I noticed a moth fluttering in the garden, went out as quickly as I could on crutches and it waited for me! I haven’t been able to identify it. Can anyone help?
There was a lovely surprise in the post this morning, a card from a very kind blogging friend in Louisville, Kentucky! Thank you so much, Marilyn.
It is the 80th birthday of the war photographer, Don McCullin. Carol Ann Duffy wrote this remarkable poem about him and his work which I find very moving as did my GCSE pupils. Don McCullin is on Radio 4 now in the programme Front Row, worth listening to on iPlayer if you are able to as he talks about the influences of war photography and that the photographer has to do ‘what someone must.’

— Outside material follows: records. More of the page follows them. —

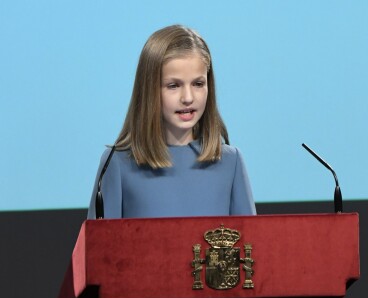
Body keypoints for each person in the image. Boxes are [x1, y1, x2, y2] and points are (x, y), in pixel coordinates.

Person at [87, 25, 256, 219]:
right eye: (173, 85)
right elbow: (99, 248)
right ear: (149, 89)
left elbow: (251, 246)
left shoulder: (230, 162)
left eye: (198, 84)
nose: (188, 97)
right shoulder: (116, 163)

War Photographer – Carol Ann Duffy
In his dark room he is finally alone
with spools of suffering set out in ordered rows.
The only light is red and softly glows,
as though this were a church and he
a priest preparing to intone a Mass.
Belfast. Beirut. Phnom Penh. All flesh is grass.
He has a job to do. Solutions slop in trays
beneath his hands, which did not tremble then
though seem to now. Rural England. Home again
to ordinary pain which simple weather can dispel,
to fields which don’t explode beneath the feet
of running children in a nightmare heat.
Something is happening. A stranger’s features
faintly start to twist before his eyes,
a half-formed ghost. He remembers the cries
of this man’s wife, how he sought approval
without words to do what someone must
and how the blood stained into foreign dust.
A hundred agonies in black and white
from which his editor will pick out five or six
for Sunday’s supplement. The reader’s eyeballs prick
with tears between the bath and pre-lunch beers.
From the aeroplane he stares impassively at where
he earns his living and they do not care.